**TEXT**
########

# my big foot toe heel drag situation



## Rip154 (Sep 23, 2017)

🤦‍♂️


----------



## SoaD009 (Jan 9, 2020)

How massive are your feet?


----------



## milwaukeeater (Feb 26, 2020)

SoaD009 said:


> How massive are your feet?


as big as my trenches!! :-O


----------



## Donutz (May 12, 2010)

Aren't volume-shifted boards wider than normal? Have you check out any of those?


----------



## milwaukeeater (Feb 26, 2020)

sure have, had fat bobs, magnums and fuses too. 'tried' the k2 party platter, never summer drag free, ride super pig xl.. i just prefer to have near NO toe or heel hang over, thats just how i ride. just thought of sharing a soft boot trick to get down a boot size or two.

########

**SUPPLIED MATERIAL**
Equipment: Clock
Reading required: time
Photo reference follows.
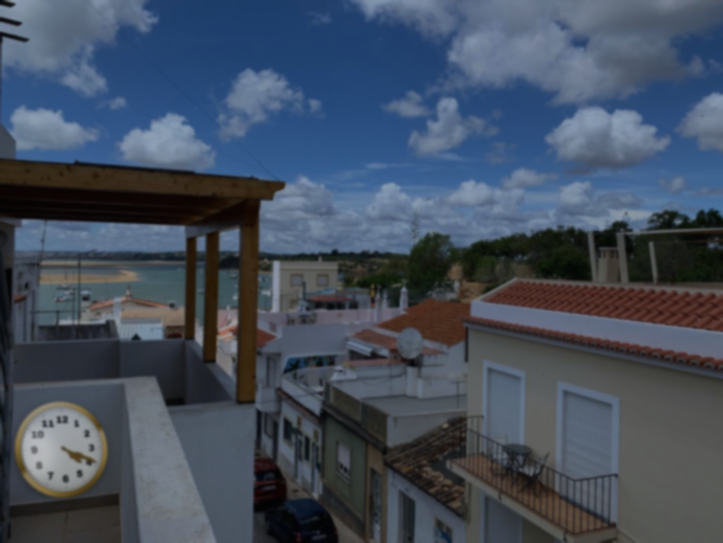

########

**WHAT TO DO**
1. In the forum thread about toe and heel drag, which user asks whether volume-shifted boards are wider than normal?
2. Summarize the forum thread about toe and heel drag in two sentences.
3. Carry on the forum thread about toe and heel drag, starting after its last post.

**RESPONSES IN ORDER**
1. Donutz asks whether volume-shifted boards are wider than normal.

2. After SoaD009 asks how massive milwaukeeater's feet are, milwaukeeater jokes that they are as big as trenches, and Donutz asks whether wider, volume-shifted boards have been tried. Milwaukeeater replies that several such boards have been owned or tried, including Fat Bobs, Magnums, Fuses, the K2 Party Platter, the Never Summer Drag Free and the Ride Super Pig XL, but that near-zero toe or heel hang-over is preferred, and mentions wanting to share a soft boot trick for getting down a boot size or two.

3.
What? has no one ever done this? every body a size 9 or 10? everybody ride with a boot mess hangin over there deck? no one can lay out a carve any more?


----------



## BXNoob (Mar 20, 2020)

What are your bindings angle ?


----------



## Kijima (Mar 3, 2019)

BXNoob said:


> What are your bindings angle ?


0/0 of course


----------



## garikgarik (Dec 15, 2011)

plenty of custom shops around that can do pretty much any width, camber, flex pattern


----------



## freshy (Nov 18, 2009)

Not a horrible idea...but can't help but wonder if you started with a smaller hole for your big toe and kept enlarging it or did you just go for the gusto right off the bat?
Also don't your piggies get cold really fast?


----------



## BXNoob (Mar 20, 2020)

Like @garikgarik said, can’t you just get a Donek or something ?


----------



## BXNoob (Mar 20, 2020)

Kijima said:


> 0/0 of course


You never know 🤷‍♂️ Lol


----------



## milwaukeeater (Feb 26, 2020)

you guys are kinda d wads..0/0.. no. i ride 16 front 13 rear 
ya you can get a donek for $$$$
no my piggies dont get cold
guess you missed the whole point.


----------



## Paxford (Jan 7, 2019)

I hear ya man. Drag sucks.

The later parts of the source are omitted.